# What you are asked to do
Of the lines below, write out exactly those from the line with "pyautogui.scroll(-3, 944, 518)" through the line with "pyautogui.scroll(3, 944, 519)", both included, and skip the rest.

# Records provided
================

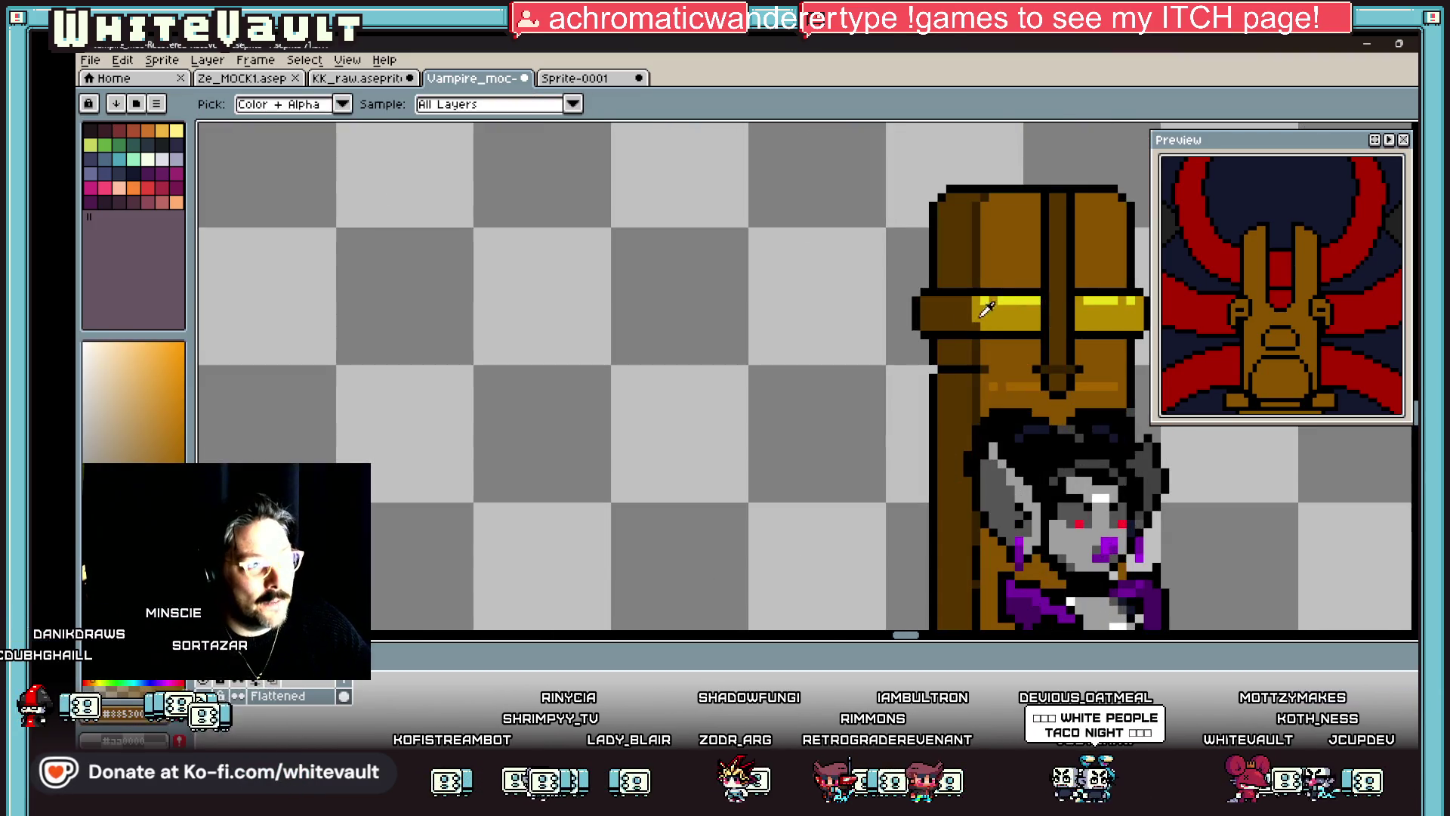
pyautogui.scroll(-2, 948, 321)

================

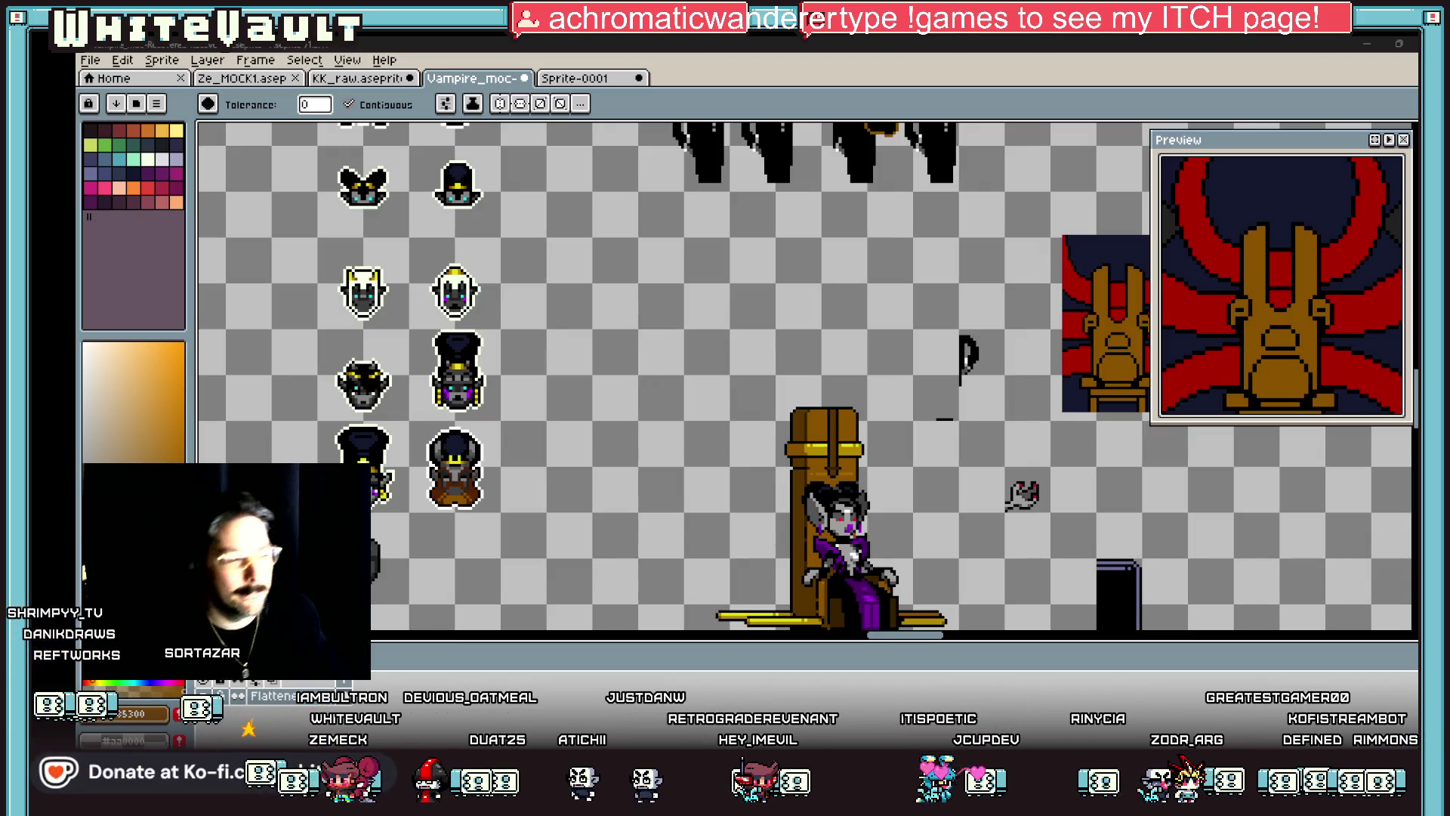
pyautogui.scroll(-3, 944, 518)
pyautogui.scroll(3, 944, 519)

================

# Exercise response
pyautogui.scroll(-3, 944, 518)
pyautogui.scroll(3, 944, 519)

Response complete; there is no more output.